## DATA SUPPLIED
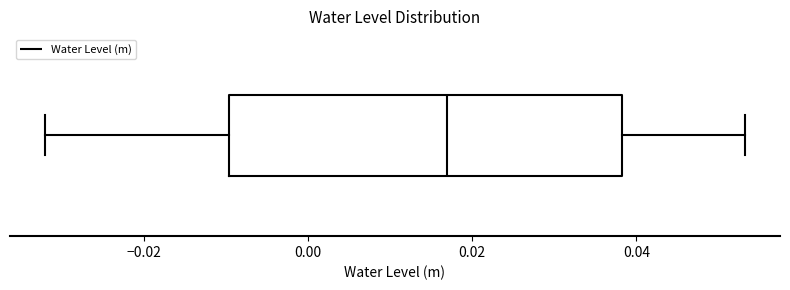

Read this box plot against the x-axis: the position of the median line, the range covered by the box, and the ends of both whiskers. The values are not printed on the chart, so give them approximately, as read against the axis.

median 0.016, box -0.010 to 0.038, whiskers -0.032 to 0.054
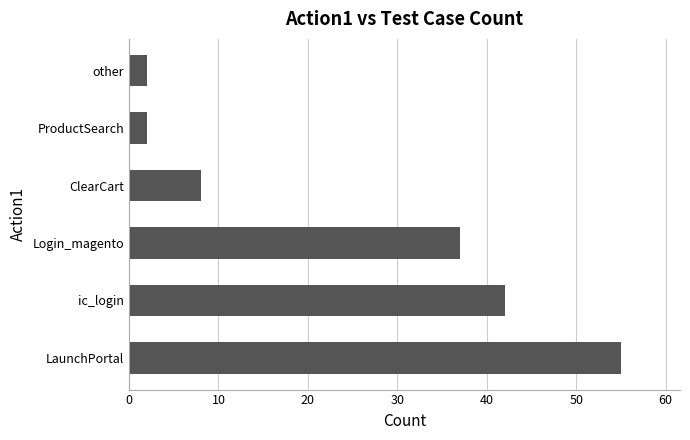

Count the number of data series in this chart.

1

...

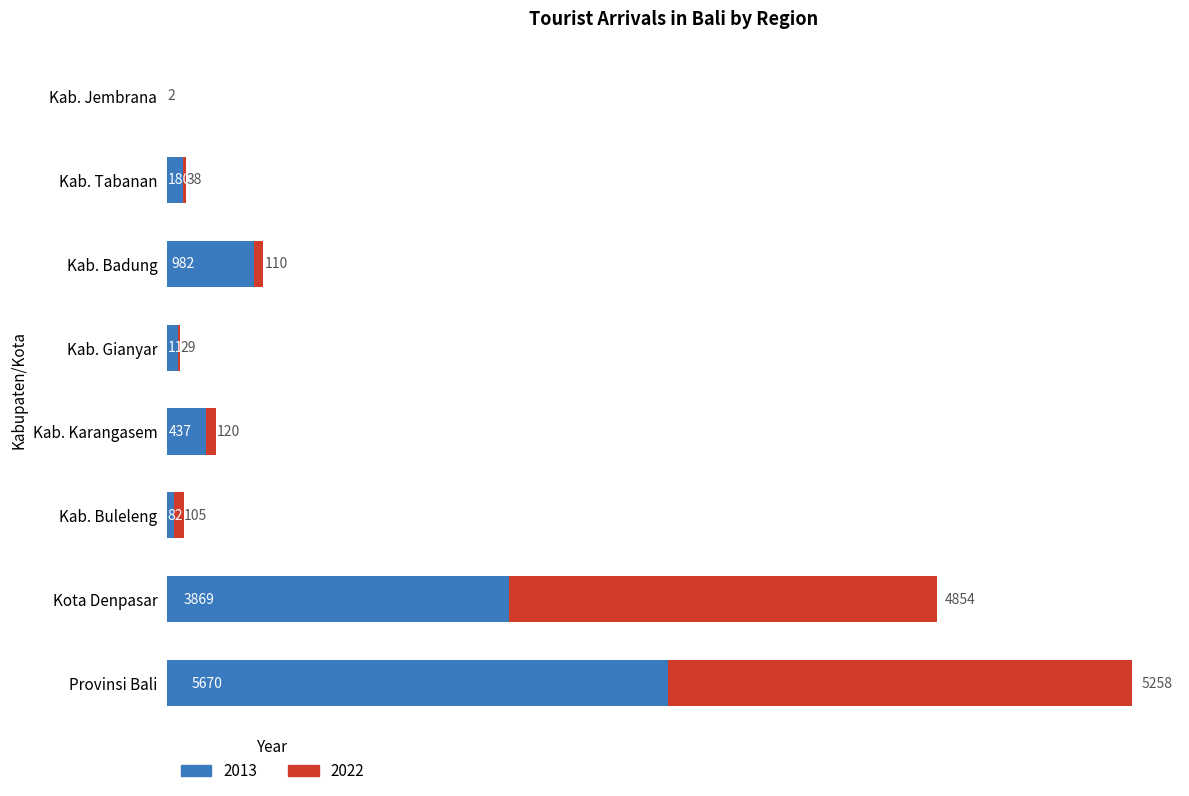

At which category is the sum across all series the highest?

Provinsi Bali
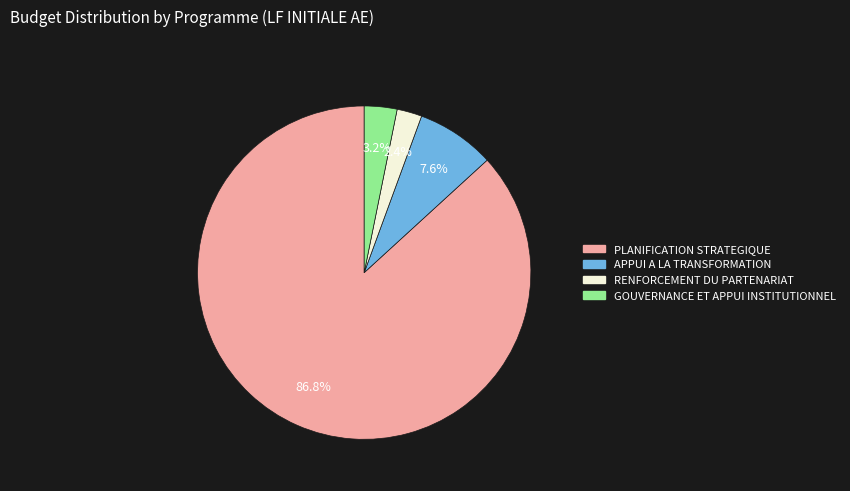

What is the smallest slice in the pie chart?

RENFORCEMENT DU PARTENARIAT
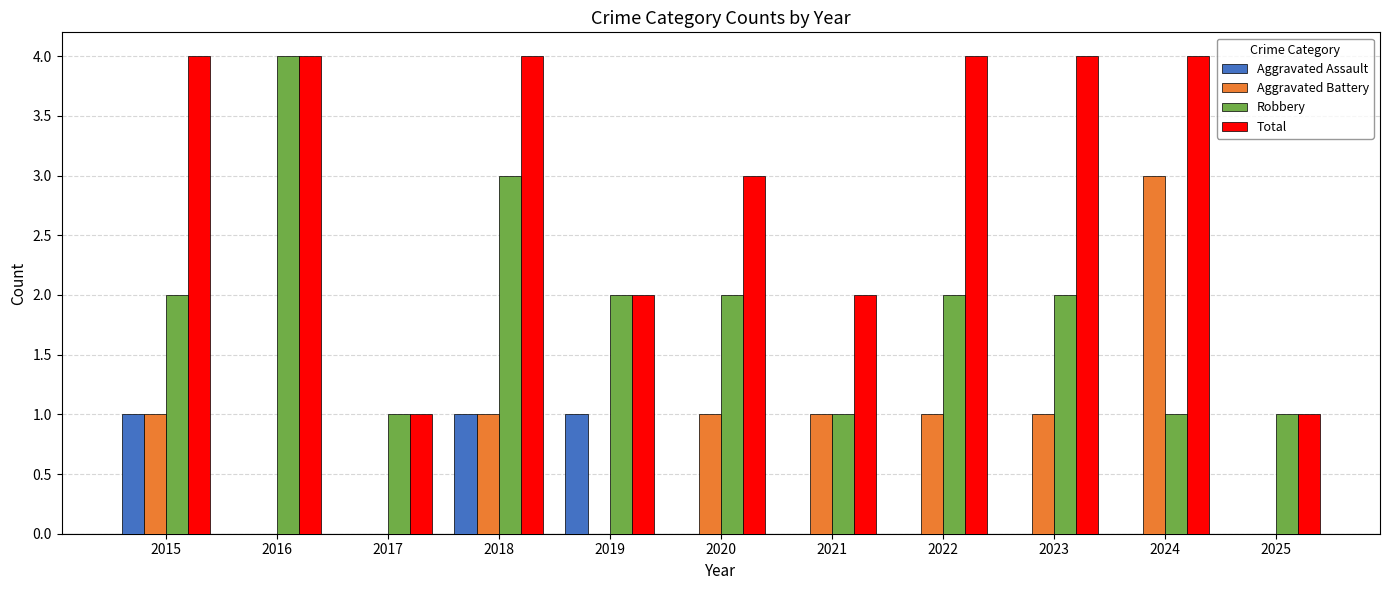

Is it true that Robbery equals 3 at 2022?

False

...

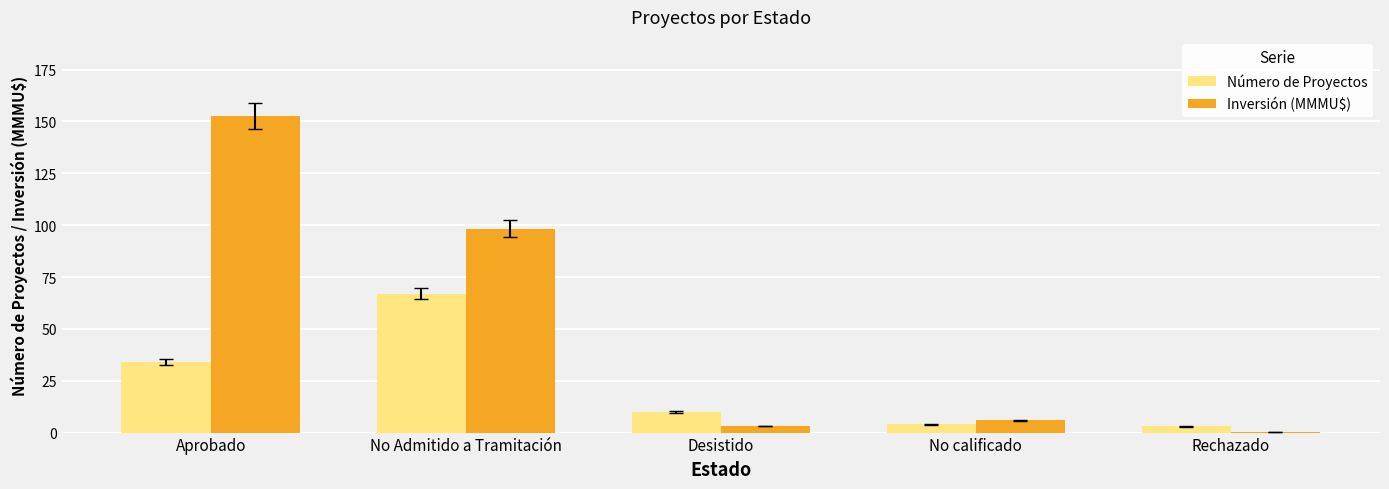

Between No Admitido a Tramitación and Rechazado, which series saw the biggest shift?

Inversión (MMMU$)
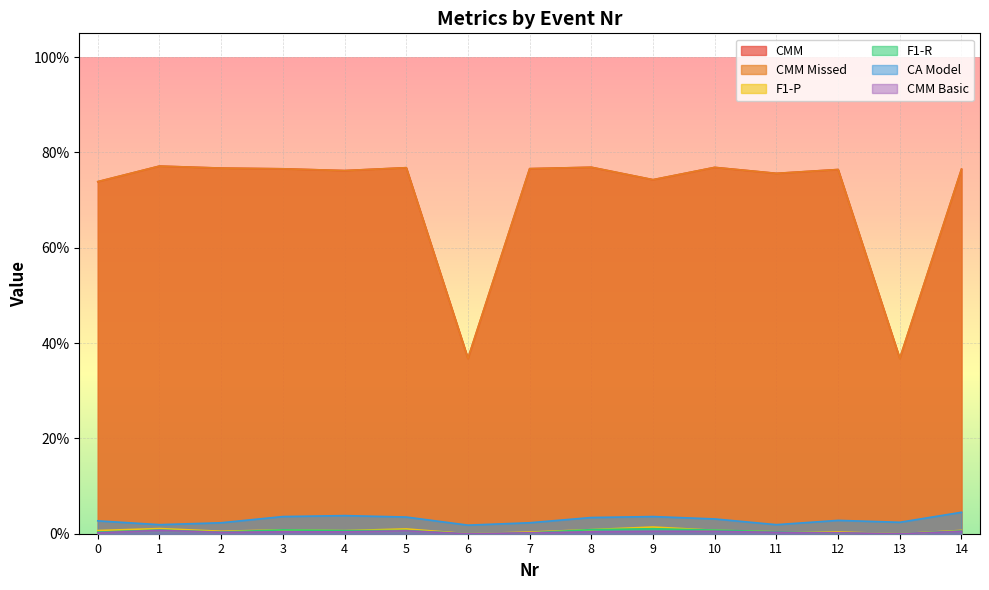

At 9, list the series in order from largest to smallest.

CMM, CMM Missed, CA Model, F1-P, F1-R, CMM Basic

## PROBLEM TO SOLVE
Rewrite the material as a numbered list, starting with the line that contains "Read this box" and going on through the line that contains "Count the number", with blank lines dropped. Omit the pictures from the list.

## SOLUTION TO THE PROBLEM
1. Read this box plot against the x-axis: the position of the median line, the range covered by the box, and the ends of both whiskers. The values are not printed on the chart, so give them approximately, as read against the axis.
2. median 0.016, box -0.010 to 0.038, whiskers -0.032 to 0.054
3. Count the number of data series in this chart.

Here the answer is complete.